### Task requirements
a. Copy out everything in the Gauss' law thread from "The value of the displacemtent" down to "is substantially topological.", swapping "wave" for "ripple" each time it appears.
b. Extend the forum thread on Gauss' law with new text that picks up after its last sentence.

Why I doubt the generality of Gauss' law: A Gaussian sphere 1 light year across

[Ilmrak]

Hello,

You can try to picture the situation in a more familiar way.

Think about a flat sheet with a stone leaning in some point. The weight of the stone will curve the sheet in such a way that measuring the displacement along a closed line surrounding the stone, with respect the "no-stone" configuration, you can argue the exact value of the mass of the stone (gauss theorem).

When you move the stone to another point a wave is emitted on the sheet surface "updating" the value of the displacement.
The displacement in a given point remains costant except for the time the wave passes onto it; it does not continue to change for the whole duration of the wave (except if the stone continue moving, which is not the case).
At any given time, the displacement on a closed line will tell you whether or not that line surrounds the stone.

The value of the displacemtent ON the wave will compensate for the fact that points not yet reaced by the wave have their "old" value.

P.s. Sorry for my bad english ^^
P.p.s. I hope you didn't need a rigorous treatment. If you are interested in how it can be possible that the filed always satisfy the gauss theorem, the reason is substantially topological.

Ilm

 

[Dale]

I didn't say it would change forever. I said, "Then, by definition the field near the charge, if made stationary after displacement, continues for 1 year to change..." This, means that for 1 year it continues to change.

And the last part, "...to reflect that the charge had been moved outside the sphere 1 year before." is about what happens 1 year later.

Why would the field 1 ft away from the charge continue to change for 1 year after the charge has stopped moving? What is so special about 1 year?

Then it would change the integration.

This is what you have claimed multiple times without any proof. Please show your work that shows that the integration is changed. Again, either you are using the wrong equation for the field or you are making a mistake in the integration.

But why must field lines behave this way?

Because the field lines follow Maxwell's equations and Gauss' law is one of Maxwell's equations. It is essentially tautologically guaranteed. You cannot derive something from equation X and then have it violate equation X without making some math mistake. We cannot spot where you are making the mistake without your posting your work.

EDIT: Btw, perhaps I should ask. Do you understand that the integral and the differential forms of Gauss' law are equivalent?

### The data
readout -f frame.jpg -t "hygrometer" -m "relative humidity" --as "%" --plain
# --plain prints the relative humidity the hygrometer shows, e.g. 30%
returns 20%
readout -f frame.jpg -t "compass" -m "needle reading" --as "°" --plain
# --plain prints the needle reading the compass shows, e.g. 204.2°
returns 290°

---

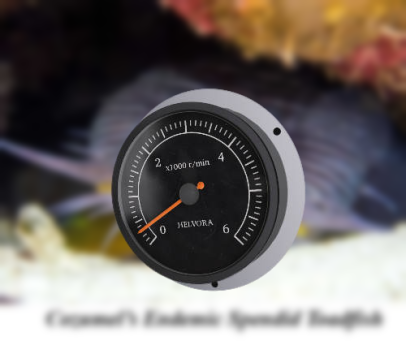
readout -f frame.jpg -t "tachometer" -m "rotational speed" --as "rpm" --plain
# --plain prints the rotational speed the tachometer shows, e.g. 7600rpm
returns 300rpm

### Answers by item number
a.
The value of the displacemtent ON the ripple will compensate for the fact that points not yet reaced by the ripple have their "old" value.

P.s. Sorry for my bad english ^^
P.p.s. I hope you didn't need a rigorous treatment. If you are interested in how it can be possible that the filed always satisfy the gauss theorem, the reason is substantially topological.

b.
[pervect]

Experimental results supporting Gauss' Law don't normally involve measurements at a frequency of c/d, where d is the distance across volume being measured.

A 10 meter device would require measurements at a rate of nearly 30 million times per second. For, a 1 meter device, it would need to be nearly 300 million times a second. I don't know any specifics, but I suppose it is a safe bet that at those the frequencies, the accuracy (lack thereof) wouldn't be counted on, so actual measurements would not be quick enough to pick up the "time delay" in the update of the electrical field. The "time delay" is the whole point of this argument I'm making.

The traditional form of electromagnetism conserves angular momentum. (Of course you have to include angular momentum in the field).

It's not clear what sort of proposal you're thinking about, but if it's along some von-Flanderen ideas, it's well known that delay in the force will yield a non-conservation of angular momentum.

Anyway, supporting alternate theory development isn't somethign that we really do here, so I'm not going to comment in detail.

 

[pervect]

As has been pointed out before, the "field lines" picture will make this bleedingly obvious. Gauss' Law just counts field lines going through a surface. Field lines always end on the charge, no matter how the charge wiggles about. So it becomes a simple topological problem: If the charge is inside the sphere, any field lines going from the charge to infinity must cut through the sphere. Likewise, if the charge is outside, any field lines must either avoid the sphere or cut it twice; once in, once out.

Note: The entire field line picture is dependent on the 1/r^2 nature of the force. 1/r^2 forces in 3 dimensions are very special; they have the property that they can be described by a field line picture. (Mathematically, this has to do with harmonic differential forms.)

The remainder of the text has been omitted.